Exercise details: Rewrite the records from the start up to and including the line with "title Hardening +", swapping "Document page" for "Rendered page" and leaving everything else unchanged.

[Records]
* begin *

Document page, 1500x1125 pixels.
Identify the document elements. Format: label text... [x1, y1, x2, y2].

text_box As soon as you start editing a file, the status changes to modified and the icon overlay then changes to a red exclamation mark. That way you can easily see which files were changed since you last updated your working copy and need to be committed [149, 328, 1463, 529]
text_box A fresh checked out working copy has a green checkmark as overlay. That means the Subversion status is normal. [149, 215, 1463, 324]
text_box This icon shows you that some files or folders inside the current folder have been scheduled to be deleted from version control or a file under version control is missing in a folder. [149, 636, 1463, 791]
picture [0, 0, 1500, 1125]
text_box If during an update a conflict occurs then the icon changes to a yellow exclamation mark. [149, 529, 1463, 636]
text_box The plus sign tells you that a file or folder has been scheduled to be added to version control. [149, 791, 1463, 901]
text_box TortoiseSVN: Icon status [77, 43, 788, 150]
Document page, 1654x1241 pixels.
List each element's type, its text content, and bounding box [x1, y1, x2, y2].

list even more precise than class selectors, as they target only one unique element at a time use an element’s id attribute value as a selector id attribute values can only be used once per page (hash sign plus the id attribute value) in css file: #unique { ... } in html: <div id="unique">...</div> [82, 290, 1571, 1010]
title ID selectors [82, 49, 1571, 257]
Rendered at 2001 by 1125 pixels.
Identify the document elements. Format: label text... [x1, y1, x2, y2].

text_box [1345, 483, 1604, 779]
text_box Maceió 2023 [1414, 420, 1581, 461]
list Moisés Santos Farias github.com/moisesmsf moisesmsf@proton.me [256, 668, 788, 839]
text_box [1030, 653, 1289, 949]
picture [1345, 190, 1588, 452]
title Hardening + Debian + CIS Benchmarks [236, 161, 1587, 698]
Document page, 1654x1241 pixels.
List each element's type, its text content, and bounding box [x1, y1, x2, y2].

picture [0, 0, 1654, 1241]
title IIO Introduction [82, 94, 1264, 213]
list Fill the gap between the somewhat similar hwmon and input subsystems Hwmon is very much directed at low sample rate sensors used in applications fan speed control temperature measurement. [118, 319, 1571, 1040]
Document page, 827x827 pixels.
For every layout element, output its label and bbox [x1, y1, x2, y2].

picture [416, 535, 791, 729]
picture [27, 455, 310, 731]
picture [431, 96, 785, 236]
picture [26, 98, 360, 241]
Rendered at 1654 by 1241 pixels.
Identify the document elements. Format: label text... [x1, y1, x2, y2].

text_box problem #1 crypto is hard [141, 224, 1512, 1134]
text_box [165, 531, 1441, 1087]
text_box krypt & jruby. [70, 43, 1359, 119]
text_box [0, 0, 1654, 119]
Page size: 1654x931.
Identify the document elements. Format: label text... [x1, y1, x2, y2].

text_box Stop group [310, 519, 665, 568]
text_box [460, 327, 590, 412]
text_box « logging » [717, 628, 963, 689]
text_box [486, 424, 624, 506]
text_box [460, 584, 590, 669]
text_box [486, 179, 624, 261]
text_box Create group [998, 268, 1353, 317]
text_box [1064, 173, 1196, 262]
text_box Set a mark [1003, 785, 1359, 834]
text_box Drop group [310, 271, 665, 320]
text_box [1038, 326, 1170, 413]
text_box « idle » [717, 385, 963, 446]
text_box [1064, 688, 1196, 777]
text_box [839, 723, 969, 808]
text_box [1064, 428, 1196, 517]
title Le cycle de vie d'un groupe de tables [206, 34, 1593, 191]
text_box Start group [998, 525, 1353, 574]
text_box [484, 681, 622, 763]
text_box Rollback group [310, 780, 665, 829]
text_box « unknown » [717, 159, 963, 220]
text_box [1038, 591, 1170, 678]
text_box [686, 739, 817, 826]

* end *

Task result:
Rendered page, 1500x1125 pixels.
Identify the document elements. Format: label text... [x1, y1, x2, y2].

text_box As soon as you start editing a file, the status changes to modified and the icon overlay then changes to a red exclamation mark. That way you can easily see which files were changed since you last updated your working copy and need to be committed [149, 328, 1463, 529]
text_box A fresh checked out working copy has a green checkmark as overlay. That means the Subversion status is normal. [149, 215, 1463, 324]
text_box This icon shows you that some files or folders inside the current folder have been scheduled to be deleted from version control or a file under version control is missing in a folder. [149, 636, 1463, 791]
picture [0, 0, 1500, 1125]
text_box If during an update a conflict occurs then the icon changes to a yellow exclamation mark. [149, 529, 1463, 636]
text_box The plus sign tells you that a file or folder has been scheduled to be added to version control. [149, 791, 1463, 901]
text_box TortoiseSVN: Icon status [77, 43, 788, 150]
Rendered page, 1654x1241 pixels.
List each element's type, its text content, and bounding box [x1, y1, x2, y2].

list even more precise than class selectors, as they target only one unique element at a time use an element’s id attribute value as a selector id attribute values can only be used once per page (hash sign plus the id attribute value) in css file: #unique { ... } in html: <div id="unique">...</div> [82, 290, 1571, 1010]
title ID selectors [82, 49, 1571, 257]
Rendered at 2001 by 1125 pixels.
Identify the document elements. Format: label text... [x1, y1, x2, y2].

text_box [1345, 483, 1604, 779]
text_box Maceió 2023 [1414, 420, 1581, 461]
list Moisés Santos Farias github.com/moisesmsf moisesmsf@proton.me [256, 668, 788, 839]
text_box [1030, 653, 1289, 949]
picture [1345, 190, 1588, 452]
title Hardening + Debian + CIS Benchmarks [236, 161, 1587, 698]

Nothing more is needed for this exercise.